Companies and marketers are facing the increasingly difficult to study the changing consumer
behavior. Ingwer (2012, p.20) affirms that “customer satisfaction is used by 90 percent of companies
as a benchmark for success”, exposing the importance to understand customers needs and desires to
design more efficient marketing strategies. Currently researches have highlighted the power of
unconscious insights in the decision making process (Linehan, 2008, p. 4). Allying neuroscience
techniques and marketing, Neuromarketing is a new field promising to uncover the “black box” of
consumer brain, however posing several ethical issues, concerns and fears due to the infancy stage of
the field. Ireland is a growing economy country and Neuromarketing may be helpful to gain
competitive advantages, whereas there is limited literature about it. Nevertheless, regarding to the
ethical issues, as part of the European Union, Ireland is under the recent and strict GDPR regulation,
what may impact in the possibilities of increasing the usage of Neuromarketing research in the
This dissertation examines the advantages, issues and applications of Neuromarketing
techniques in Ireland, considering the actual data protection awareness and GDPR regulations.
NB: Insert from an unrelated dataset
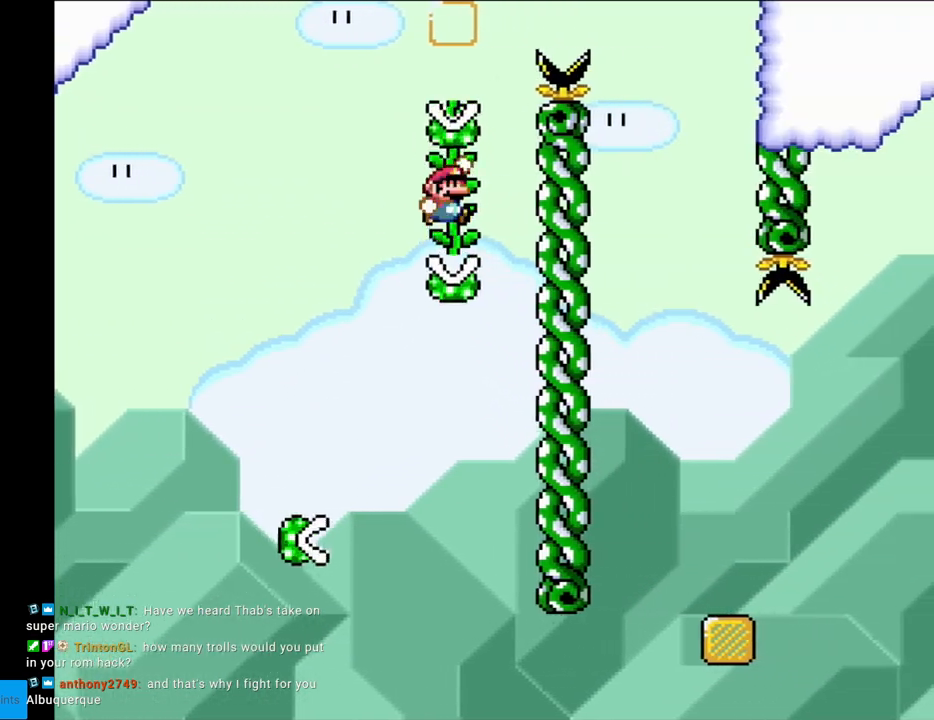
{"buttons": ["Y", "DPAD_RIGHT"], "events": [[467, "B", "up"]]}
Pursuing insights about Neuromarkerting consumer research in Ireland and GDPR effects, the
researcher analyses relevant elements of consumer behavior, Neuromarketing , data protection and
Ireland market, comparing and contrasting different academic views, disclosing aspects that have
been addressed in the literature, due to limited research in these contemporaries fields.
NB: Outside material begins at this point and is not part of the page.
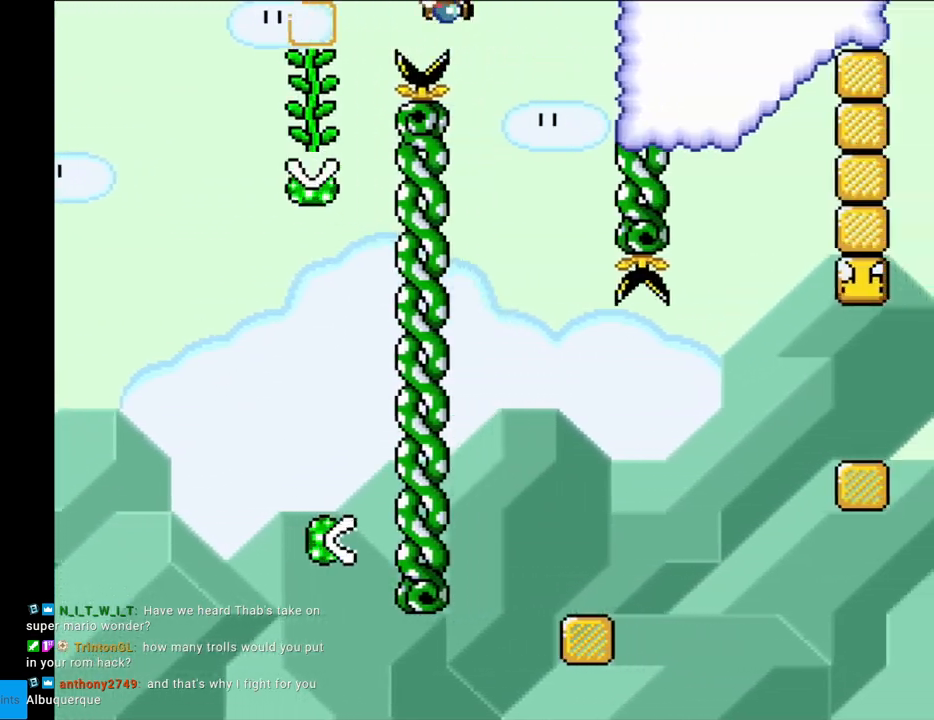
{"buttons": ["Y", "DPAD_RIGHT"], "events": [[150, "DPAD_LEFT", "down"], [150, "DPAD_RIGHT", "up"], [317, "DPAD_LEFT", "up"], [433, "DPAD_RIGHT", "down"]]}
The research methodology undertaken is based on a subjectivist and interpretative
exploratory approach, resulting in cross-section and qualitative mono method. Two focus groups with
different populations- practitioners and ethnic subgroups- are proposed to contrast and define
millennials attitudes towards Neuromarketing and GDPR.
The researcher expects to evaluate the feasibility and generate relevant insights and
considerations about Neuromarkerting applications in Ireland aliened with beliefs about GDPR,
appealing as a motivation for future research.